U.S. dollar (USD) strength against other major currencies persists. Throughout the quarter, the Intercontinental Exchange U.S. Dollar Price Index increased, extending its year-to-date gains against most major currencies. The Japanese yen rose slightly during the quarter but softened marginally on a year-to-date basis. Both the euro and British pound were weaker during the quarter, a continuation of the trend throughout 2018. Emerging market currencies were mixed against the USD during the quarter.
Investors in Asia were focused on a slowing China and its trade relations with the United States. China's growth is also being impacted by the government's focus on limiting non-bank lending to the private sector. Industrial production is growing at its slowest pace in the last three years, and November retail sales expanded at its weakest rate since 2003.
The European Central Bank (ECB) kept rates on hold during the quarter and confirmed that it would end its asset buying program at the end of 2018. Germany’s economic growth story has been under pressure due to a slowing global economy and ongoing trade tensions, and recent corporate surveys and PMI readings indicate continued weakness.

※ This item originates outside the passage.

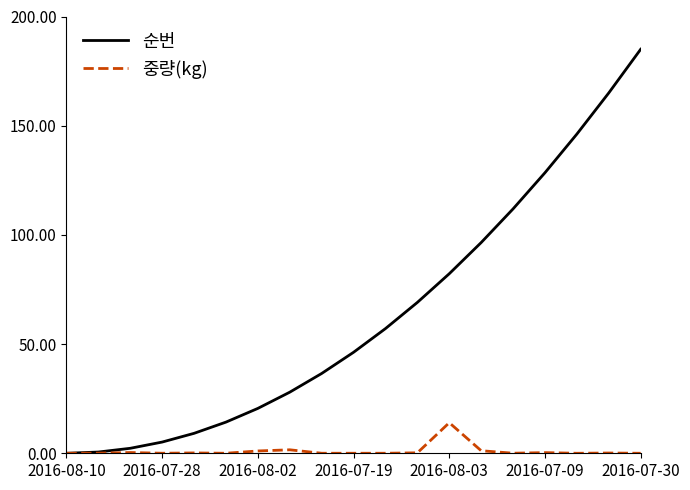

What is the greatest value displayed?

185.0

Macro-economic pressures overrode company fundamentals during the fourth quarter, leading to a depressed global market. United States- China trade tensions continued and started to impact industrial production at quarter end, with sluggish manufacturing output reported in China, the Euro Zone and the United States. The resultant weaker demand for materials, industrials and commodities caused pricing softness. In particular, oil prices were sharply down, impacted by higher United States production volumes due to continued technology-driven reductions and productivity. Other cyclical sectors, including financials and consumer discretionary posted losses. Not surprisingly, defensive holdings in utilities, communication services and consumer staples mitigated declines leading to outperformance for the quarter.
At the country level, United States holdings detracted most from performance during the quarter. Weakness in the materials sector was responsible for poor results in Belgium, Canada and Norway, while ongoing BREXIT concerns affected U.K. holdings.
Activity in the United States manufacturing sector expanded at a much slower pace than expected in December, according to the Institute for Supply Management. This decline, coupled with trade tensions impacting actual global industrial activity may lead to compromises in trade and political negotiations globally. When and if a favorable compromise is reached, investors may anticipate a new period of global economic cooperation. It would be less beneficial to economic growth and investor returns if the world entered a long period wherein policies favor protectionism and strict self-interest. Even in that environment, companies could likely adapt to operate under the local rules and practices in place. Meanwhile, volatility will likely continue and we could see more declines in global markets before conditions improve. In this environment, numerous companies are trading at single-digit multiples to earnings and many stocks are down 20% to 50%. This may be an opportune time to purchase watch list stocks at attractive prices.